Дверь приоткрылась. В проеме — пожилая женщина в строгом, добротном платье служанки. Увидев мои открытые глаза, она ахнула.

— Ваше Высочество! Она… проснулась! Слава Создателю! — Она едва не уронила поднос.

— Тише, Марта, — Кайлен поднял руку, но лицо его светилось отраженным облегчением женщины. — Да, проснулась. Принеси бульон. Самый легкий. Чай. И позови лекаря Хардина. Только чтобы не шумел.

Марта закивала, сияя, и скрылась.

— Марта? — удивилась я.

— Бывшая служанка моей матери, — пояснил Кайлен. — Единственная, кто не сбежал. Она… помнит меня маленьким. До… — он махнул рукой, — … всего. Согласилась ухаживать за тобой, помогать. — Он смущенно потупился. — Я не мастер… кормить с ложки, компрессы… Марта учила.

Представить Кайлена, Холодного Принца, кормящего меня с ложки… Это было так невероятно и трогательно, что я слабо улыбнулась. Он улыбнулся в ответ — робко, но так по-человечески.

Вскоре вернулась Марта с подносом, а за ней — пожилой лекарь Хардин с умными, уставшими глазами. Его осмотр был тщательным, но бережным. Слушал сердце, заставлял дышать глубже (ааа, ребра!), щупал живот, смотрел зрачки. Больно, но терпимо.

— Чудо, — пробормотал он, отходя. — Чистое чудо, миледи. Организм на пределе. Кости срастаются медленно. Мышцы ослабли. Но… — он глянул на Кайлена, — … жизненные силы стабильны. Пульс слаб, но ровен. Главное — покой. Питание: бульон, каши, позже — овощи на пару, мясо протертое. Мало, но часто. Никаких резких движений. И… — он посмотрел на меня, — … терпение, миледи. Много терпения. Вы отдали слишком много. Возвращаться будет долго и трудно.

— А дар? — не удержалась я, хотя боялась.

Хардин покачал головой.

— Признаков нет, миледи. Ни тепла, ни свечения. Организм — на выживание. Возможно… — он взглянул на Кайлена, — … это навсегда. Но жизнь — вот величайший дар. Держитесь за нее.

Когда они ушли (Марта накормила меня несколькими ложками горячего бульона — слабая волна тепла разлилась внутри), Кайлен задумался.

— Надо идти, — сказал он. — Совет. Первый после осады. Ждут решений. Продовольствие. Укрытие. Стены.

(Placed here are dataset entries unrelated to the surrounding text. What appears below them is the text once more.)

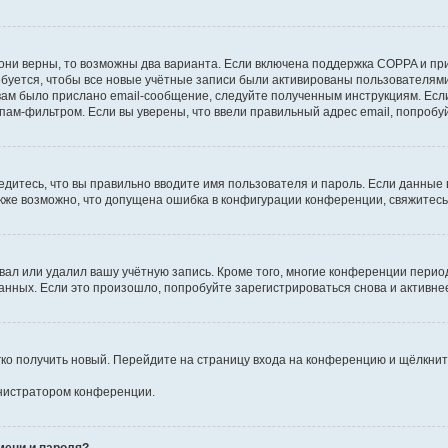
они верны, то возможны два варианта. Если включена поддержка COPPA и при 
уется, чтобы все новые учётные записи были активированы пользователями
ам было прислано email-сообщение, следуйте полученным инструкциям. Если
пам-фильтром. Если вы уверены, что ввели правильный адрес email, попробу
едитесь, что вы правильно вводите имя пользователя и пароль. Если данные
Также возможно, что допущена ошибка в конфигурации конференции, свяжитес
вал или удалил вашу учётную запись. Кроме того, многие конференции перио
ных. Если это произошло, попробуйте зарегистрироваться снова и активнее 
егко получить новый. Перейдите на страницу входа на конференцию и щёлкни
инистратором конференции.
мени и пароля?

Пленные южане… — Он потер переносицу. — Отец не может. Значит… я.

В голосе — тяжесть, но не паника. Решимость.

— Иди, — прошептала я. — Они ждут своего Короля.

Он вздрогнул от слова, но кивнул. Поднялся, наклонился, осторожно поцеловал в лоб. Губы — теплые, мягкие.

— Скоро вернусь. Отдыхай. Марта рядом.

Он вышел. Я осталась одна, но не в пустоте. В тепле, под треск камина, с запахом бульона и цветов. Прислушалась. Сквозь стены — слабый, но различимый звук. Не вой ветра. Не звон стали. Капель . Упорная, ритмичная.

Повернула голову, скрипя зубами от боли в ребрах, к окну. Солнечный луч стал ярче. На подоконнике, за стеклом, сидела маленькая пушистая птичка с красной грудкой. Снегирь? Не знаю. Чистила клювом перышки, потом залилась звонкой, настойчивой трелью. После тишины Вечной Зимы — это был гимн. Жизни .

Закрыла глаза. Запомнить. Этот звук. Этот первый голос пробуждающегося мира. Пустота внутри — да. Боль — да. Но где-то очень глубоко, под слоями слабости и потери, шевельнулось что-то крошечное. Не тепло целительства. Другое. Росток… надежды. Благодарности. Я жива. Он жив. Зима отступает.